Your task: Beginning with the line that holds "11. Sharing the" in the data below, give again every line through the one that holds "Article 3. Persons", exactly as written.

(Extracted page text data)
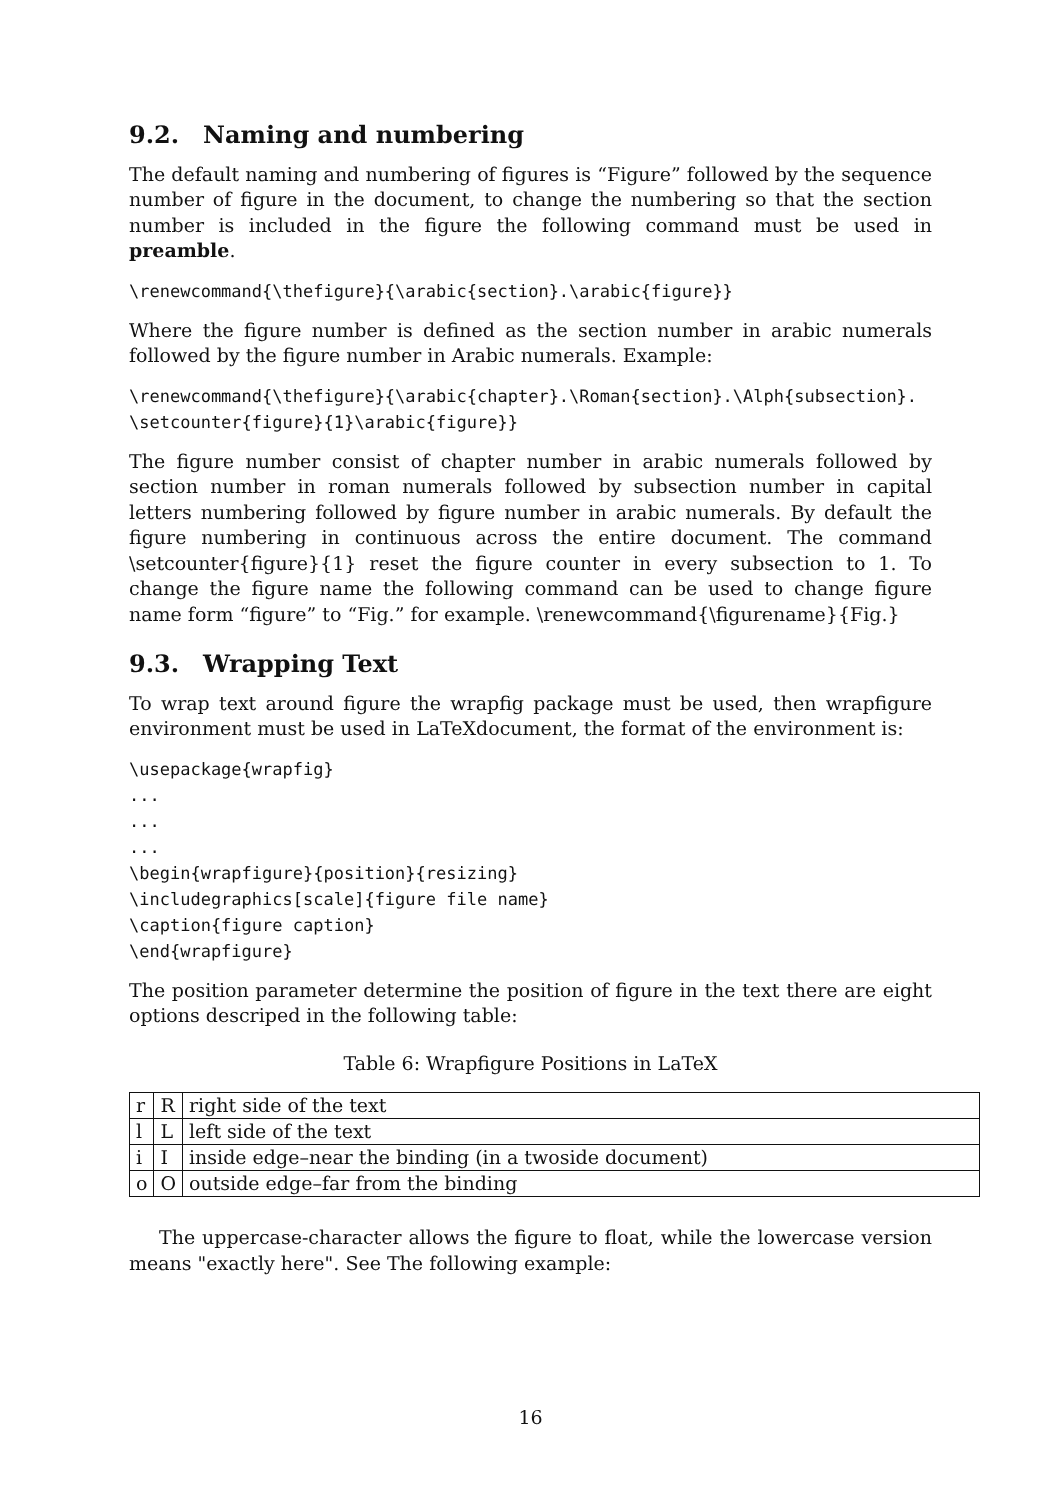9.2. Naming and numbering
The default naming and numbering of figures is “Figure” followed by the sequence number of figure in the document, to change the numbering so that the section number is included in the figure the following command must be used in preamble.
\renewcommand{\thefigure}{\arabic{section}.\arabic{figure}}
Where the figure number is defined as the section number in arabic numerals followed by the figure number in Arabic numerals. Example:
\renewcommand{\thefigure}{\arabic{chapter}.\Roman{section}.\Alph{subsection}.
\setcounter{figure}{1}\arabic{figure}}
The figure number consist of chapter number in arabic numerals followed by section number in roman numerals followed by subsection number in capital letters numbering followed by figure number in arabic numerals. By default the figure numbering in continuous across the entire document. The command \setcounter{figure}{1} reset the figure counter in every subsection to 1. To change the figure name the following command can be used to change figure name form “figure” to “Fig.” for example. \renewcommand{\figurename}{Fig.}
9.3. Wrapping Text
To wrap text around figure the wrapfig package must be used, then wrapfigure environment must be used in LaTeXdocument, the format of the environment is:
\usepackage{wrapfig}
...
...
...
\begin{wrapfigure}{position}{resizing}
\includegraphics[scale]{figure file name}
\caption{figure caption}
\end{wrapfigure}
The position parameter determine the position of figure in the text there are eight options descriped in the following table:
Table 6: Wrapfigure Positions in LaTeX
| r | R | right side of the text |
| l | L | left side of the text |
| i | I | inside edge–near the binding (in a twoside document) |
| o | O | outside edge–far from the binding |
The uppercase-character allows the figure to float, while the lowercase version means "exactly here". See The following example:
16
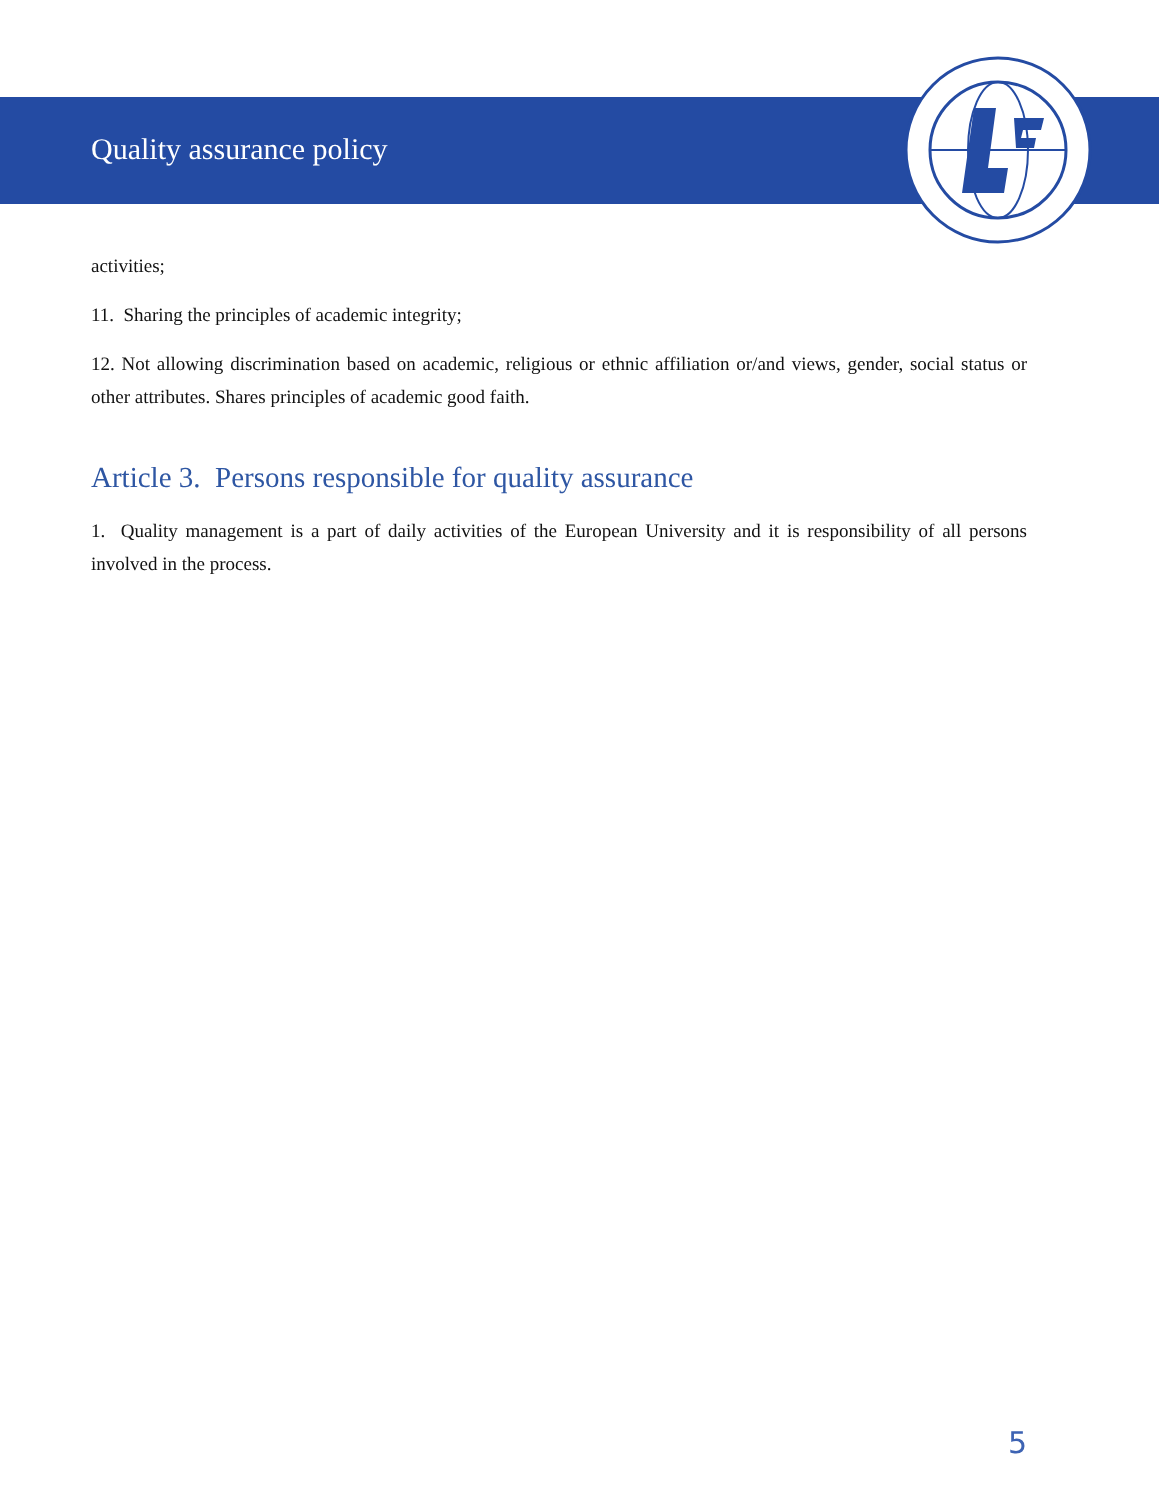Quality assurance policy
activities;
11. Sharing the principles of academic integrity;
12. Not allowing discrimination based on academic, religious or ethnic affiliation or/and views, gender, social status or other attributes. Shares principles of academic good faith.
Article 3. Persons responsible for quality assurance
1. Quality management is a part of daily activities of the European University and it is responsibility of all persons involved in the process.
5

---

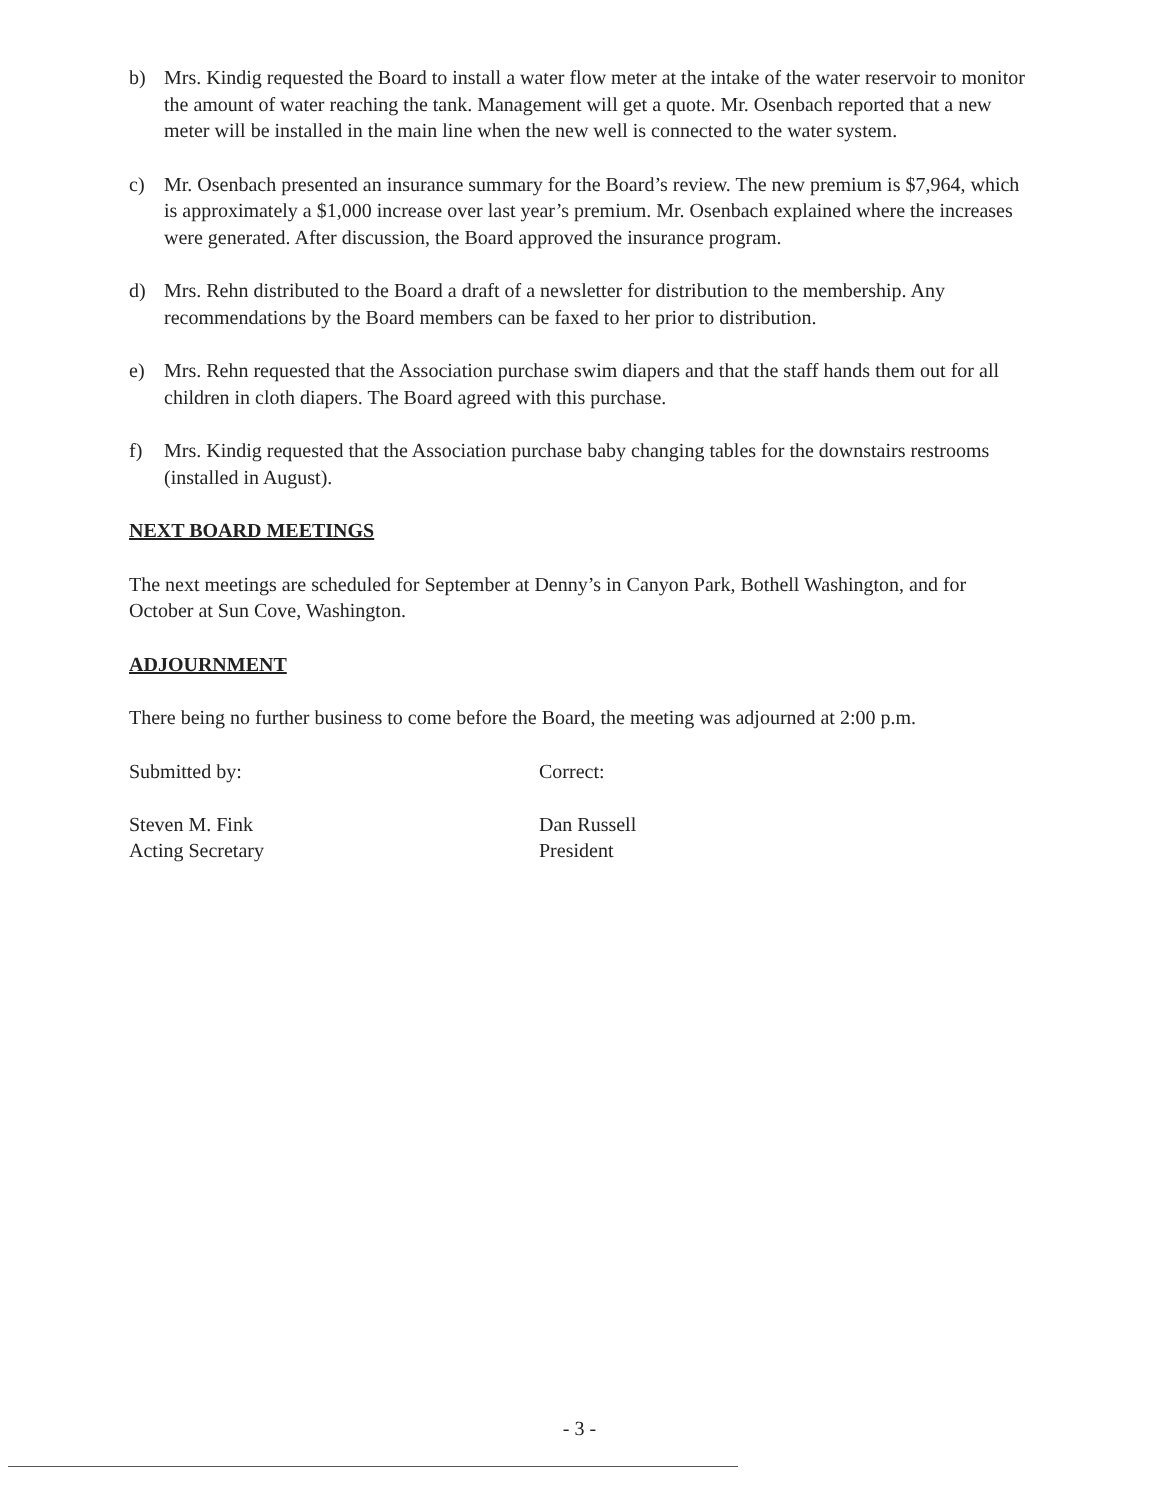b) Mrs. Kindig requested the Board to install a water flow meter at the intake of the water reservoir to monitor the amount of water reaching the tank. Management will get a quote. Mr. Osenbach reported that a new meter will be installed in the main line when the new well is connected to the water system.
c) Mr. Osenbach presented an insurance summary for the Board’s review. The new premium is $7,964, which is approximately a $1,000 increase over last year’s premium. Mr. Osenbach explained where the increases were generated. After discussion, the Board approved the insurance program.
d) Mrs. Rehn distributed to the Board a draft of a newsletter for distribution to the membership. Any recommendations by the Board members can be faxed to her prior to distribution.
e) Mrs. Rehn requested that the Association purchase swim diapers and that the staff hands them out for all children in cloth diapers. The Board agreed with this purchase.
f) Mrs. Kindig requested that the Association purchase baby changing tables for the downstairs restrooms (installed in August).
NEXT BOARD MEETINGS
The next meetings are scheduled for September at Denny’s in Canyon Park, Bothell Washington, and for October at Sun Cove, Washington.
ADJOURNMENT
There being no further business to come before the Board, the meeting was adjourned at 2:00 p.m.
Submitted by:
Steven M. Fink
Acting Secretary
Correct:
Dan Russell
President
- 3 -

* * *

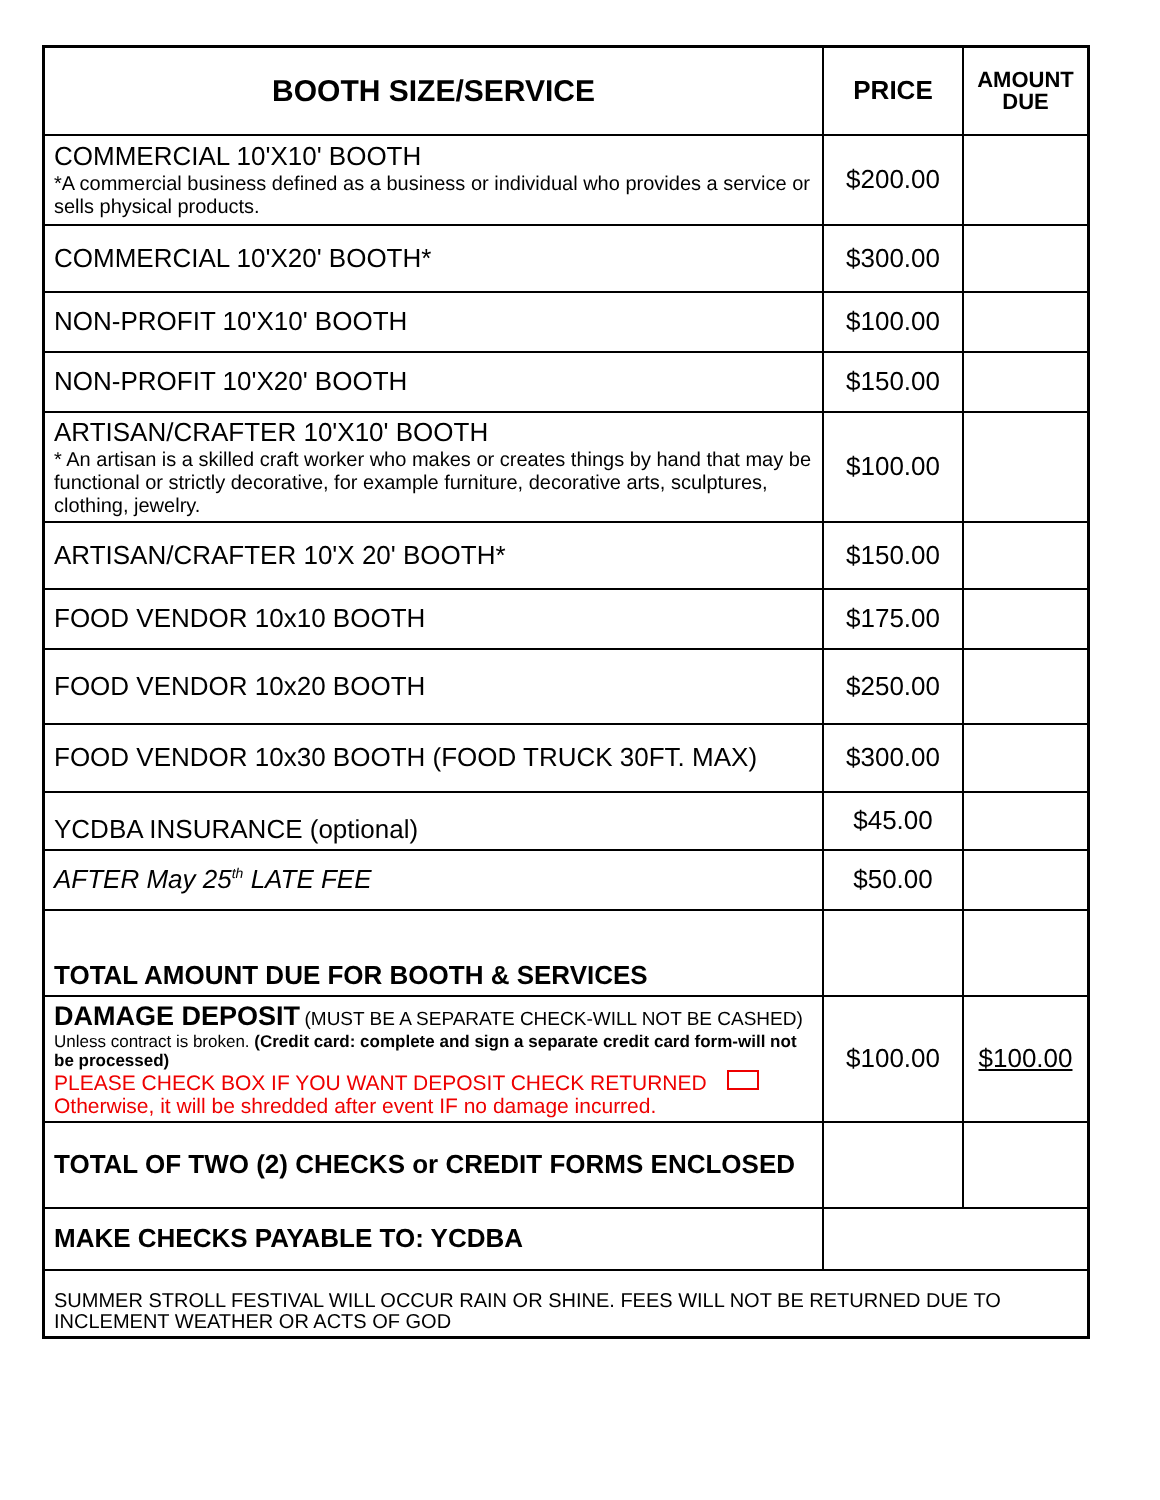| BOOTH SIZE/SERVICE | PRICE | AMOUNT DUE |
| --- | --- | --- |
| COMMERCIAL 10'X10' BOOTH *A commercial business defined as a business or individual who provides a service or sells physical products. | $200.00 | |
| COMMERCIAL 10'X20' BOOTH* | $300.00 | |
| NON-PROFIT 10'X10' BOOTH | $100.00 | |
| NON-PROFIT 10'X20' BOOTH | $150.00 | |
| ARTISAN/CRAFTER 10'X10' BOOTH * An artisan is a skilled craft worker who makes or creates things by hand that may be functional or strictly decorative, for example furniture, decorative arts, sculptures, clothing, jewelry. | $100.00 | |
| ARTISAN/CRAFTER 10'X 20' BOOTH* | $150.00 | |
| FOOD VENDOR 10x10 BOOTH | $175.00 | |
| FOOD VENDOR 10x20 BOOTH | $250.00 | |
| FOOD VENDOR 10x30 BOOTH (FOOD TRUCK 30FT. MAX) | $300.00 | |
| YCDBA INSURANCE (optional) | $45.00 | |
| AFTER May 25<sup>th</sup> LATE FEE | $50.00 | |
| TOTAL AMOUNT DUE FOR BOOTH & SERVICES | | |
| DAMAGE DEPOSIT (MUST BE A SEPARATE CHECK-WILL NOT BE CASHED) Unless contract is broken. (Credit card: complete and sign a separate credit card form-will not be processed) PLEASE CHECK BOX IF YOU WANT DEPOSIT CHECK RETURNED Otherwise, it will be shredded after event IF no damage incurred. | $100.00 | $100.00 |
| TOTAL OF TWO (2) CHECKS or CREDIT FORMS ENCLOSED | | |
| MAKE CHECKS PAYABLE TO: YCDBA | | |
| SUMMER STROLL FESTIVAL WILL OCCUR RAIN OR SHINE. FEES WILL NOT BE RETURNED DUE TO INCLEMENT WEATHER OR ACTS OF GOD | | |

Problem solution:
11. Sharing the principles of academic integrity;
12. Not allowing discrimination based on academic, religious or ethnic affiliation or/and views, gender, social status or other attributes. Shares principles of academic good faith.
Article 3. Persons responsible for quality assurance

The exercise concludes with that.